See also, prepared testimony in PDF of witnesses: Mel Karmizan (Viacom), Jack Fuller (Tribune Publishing Company Alan Frank (Post-Newsweek Stations), William Baker (WNET), Gene Kimmelman (Consumer’s Union), and Eli Noam (Columbia Business School). Karmizan, who opposes the rules, stated that "a worldwide technological tsunami has crashed upon the world, flooding the broadcast industry with competition in unprecedented proportions. Broadcast radio now competes head-to-head with Internet radio" and "As for broadcast television, it competes directly with cable ... That service, subscribed to by nearly 70% of the country’s households, has developed into a multi-channel video programming distribution platform that not only carries hundreds of cable networks but serves as a high-speed gateway to the Internet ..." In contrast, Kimmelman argued that "consumers' interests will best be served if the Federal Communications Commission (FCC) is instructed to maintain previous media ownership rules ..."

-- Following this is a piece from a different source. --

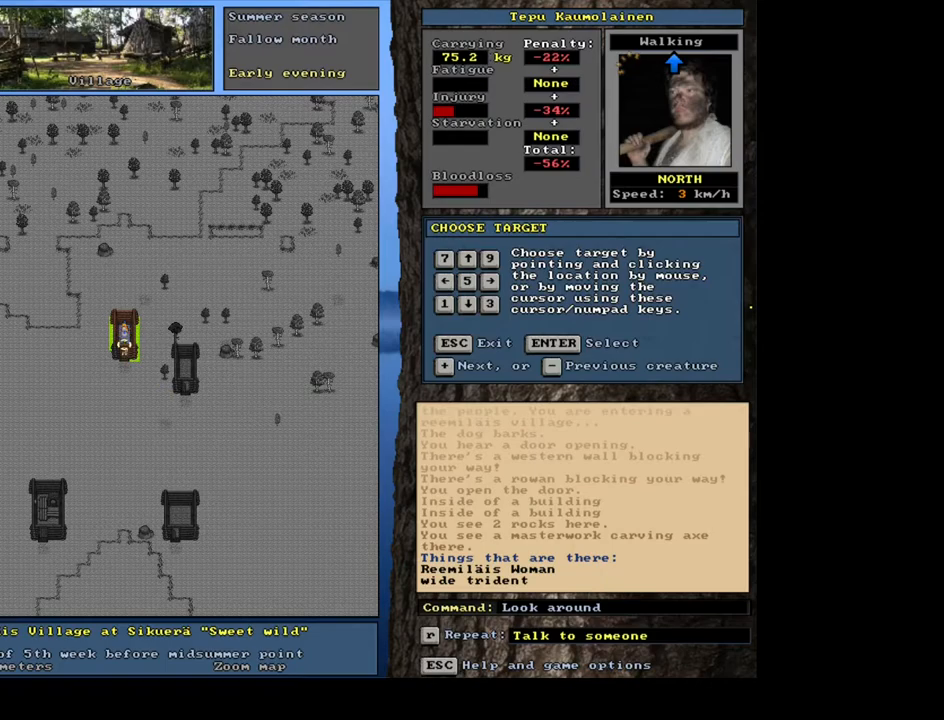
{"keys": [], "mouse": [], "events": []}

FCC Authorizes MSS Systems in 2GHz Band
7/17. The FCC's International Bureau (IB) authorized eight new mobile satellite services (MSS) systems in the 2 GHz band. The systems will be capable of providing mobile voice, data, Internet access and other new satellite communications services. The authorizations were issued to Boeing, Celsat America, Constellation Communications Holdings, Globalstar, ICO Services, Iridium, Mobile Communications Holding, and TMI Communications.  See, FCC release.

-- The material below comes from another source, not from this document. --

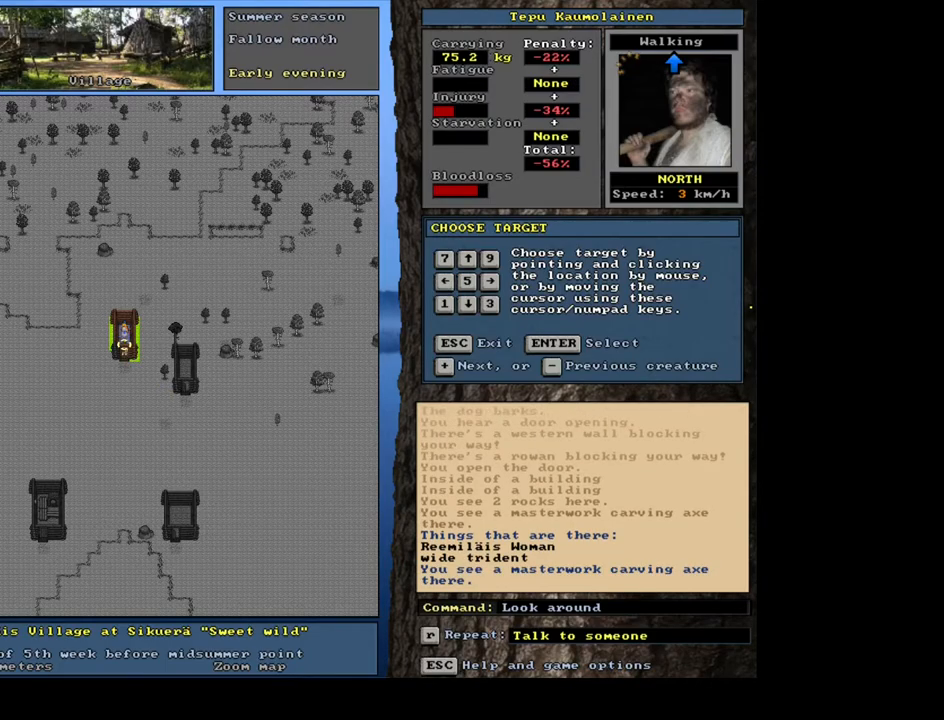
{"keys": [], "mouse": [], "events": []}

The FCC's IB also stated that each of the "systems will be authorized to operate in an equal, 3.5 megahertz segment of spectrum in each of the 1990-2025 MHz and 2165-2200 MHz bands. ... The Bureau is delaying full implementation of the 2 GHz MSS licensing order with regard to an incremental .38 megahertz of spectrum per licensee in each band until the Commission has the opportunity to fully consider various pending proposals related to the 2 GHz frequencies."
Newly appointed FCC Commissioner Michael Copps released a separate statement praising the action.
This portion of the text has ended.